Extract to read |
▬▬▬▬▬▬

Cha, Cha, Cha, Changes…

When you are licensing art for products you will, sooner or later, be faced with the situation where a manufacturer requests, or requires, that changes be made to your design before going into production. These can be as simple as moving some text or a border, or they can be complex, like a total colorway change, a character redo or more. How you handle the request may be more important than you think – it can kill a project and even make or break your future with that licensee.
A good license agreement will have language that specifies what can happen, and who can do it. This is from our standard contract:
Any alterations or modifications of Artist’s original artwork for Licensed Product(s) deemed necessary by Licensee shall be performed personally by Artist unless Artist explicitly consents, in advance and in writing, to modifications performed by Licensee.

▬▬▬▬▬▬

Activity A | Give the lines of the listing as a JSON list of strings, one string per line and no blank lines, from the start of the listing through the line containing "傷害，最終讓你付出更大的代價。". Leave the pictures out.

▬▬▬▬▬▬

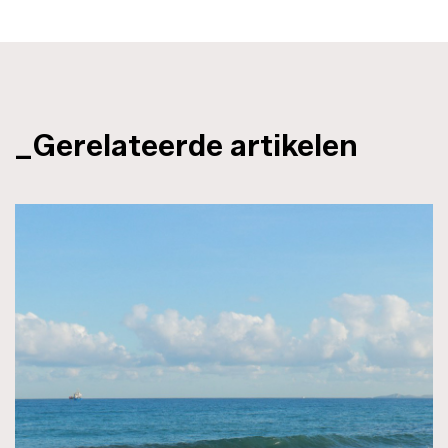
_Gerelateerde artikelen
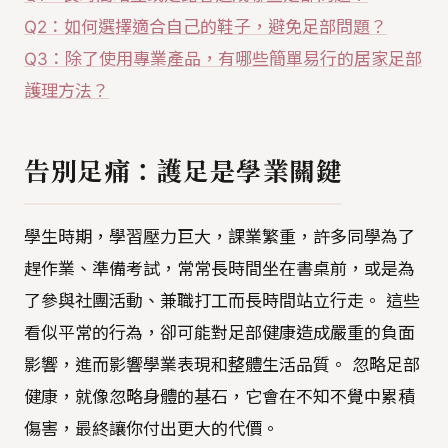
Q2：如何選擇適合自己的鞋子，避免足部問題？
Q3：除了使用專業產品，有哪些簡單易行的居家足部
護理方法？
告別足痛：護足是學業關鍵
學生時期，學習壓力巨大，課業繁重，許多同學為了
趕作業、準備考試，常常長時間坐在書桌前，或是為
了參與社團活動、兼職打工而長時間站立行走。 這些
看似平常的行為，卻可能對足部健康造成嚴重的負面
影響，進而影響學業表現和整體生活品質。 忽略足部
健康，就像忽略身體的基石，它會在不知不覺中累積
傷害，最終讓你付出更大的代價。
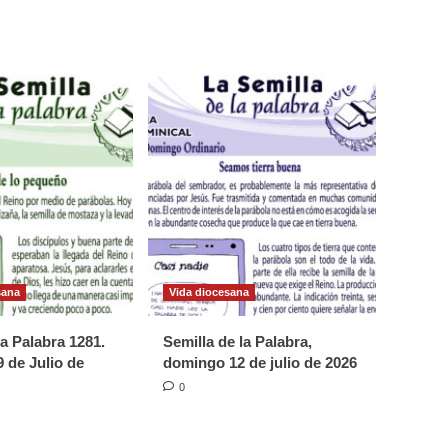
sana
Vida diocesana
la Palabra 1281.
Semilla de la Palabra,
 de Julio de
domingo 12 de julio de 2026
0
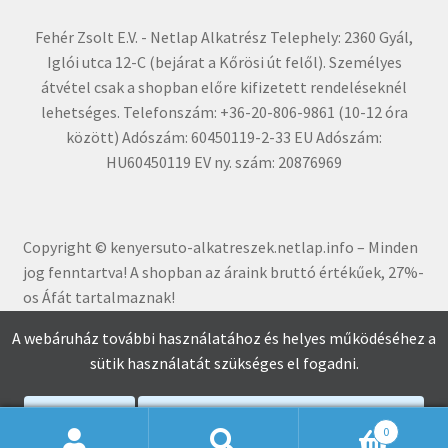
Fehér Zsolt E.V. - Netlap Alkatrész Telephely: 2360 Gyál,
Iglói utca 12-C (bejárat a Kőrösi út felől). Személyes
átvétel csak a shopban előre kifizetett rendeléseknél
lehetséges. Telefonszám: +36-20-806-9861 (10-12 óra
között) Adószám: 60450119-2-33 EU Adószám:
HU60450119 EV ny. szám: 20876969
Copyright © kenyersuto-alkatreszek.netlap.info – Minden
jog fenntartva! A shopban az áraink bruttó értékűe
k, 27%-
os Áfát tartalmaznak!
A webáruház további használatához és helyes működéséhez a
sütik használatát szükséges el fogadni.
Elfogadom
Adatkezelési Tájékoztató Elolvasása
0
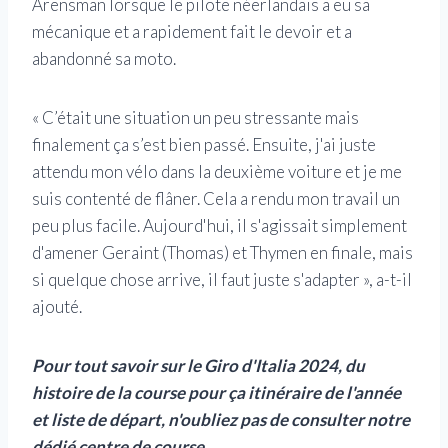
Arensman lorsque le pilote néerlandais a eu sa
mécanique et a rapidement fait le devoir et a
abandonné sa moto.
« C’était une situation un peu stressante mais
finalement ça s’est bien passé. Ensuite, j'ai juste
attendu mon vélo dans la deuxième voiture et je me
suis contenté de flâner. Cela a rendu mon travail un
peu plus facile. Aujourd'hui, il s'agissait simplement
d'amener Geraint (Thomas) et Thymen en finale, mais
si quelque chose arrive, il faut juste s'adapter », a-t-il
ajouté.
Pour tout savoir sur le Giro d'Italia 2024, du
histoire de la course
pour ça
itinéraire de l'année
et
liste de départ, n'oubliez pas de consulter notre
dédié
centre de course.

▬▬▬▬▬▬

Activity B |
Answer these from the piece on design changes in art licensing:
(i) What two simple changes does it give as examples?
(ii) What does it say a good license agreement specifies?
(iii) Under the standard contract quoted, who performs alterations the Licensee deems necessary, unless the Artist consents otherwise?

Exercise answer A |
[
  "_Gerelateerde artikelen",
  "Q2：如何選擇適合自己的鞋子，避免足部問題？",
  "Q3：除了使用專業產品，有哪些簡單易行的居家足部",
  "護理方法？",
  "告別足痛：護足是學業關鍵",
  "學生時期，學習壓力巨大，課業繁重，許多同學為了",
  "趕作業、準備考試，常常長時間坐在書桌前，或是為",
  "了參與社團活動、兼職打工而長時間站立行走。 這些",
  "看似平常的行為，卻可能對足部健康造成嚴重的負面",
  "影響，進而影響學業表現和整體生活品質。 忽略足部",
  "健康，就像忽略身體的基石，它會在不知不覺中累積",
  "傷害，最終讓你付出更大的代價。"
]

Exercise answer B |
(i) Moving some text or a border.
(ii) What can happen, and who can do it.
(iii) The Artist, personally.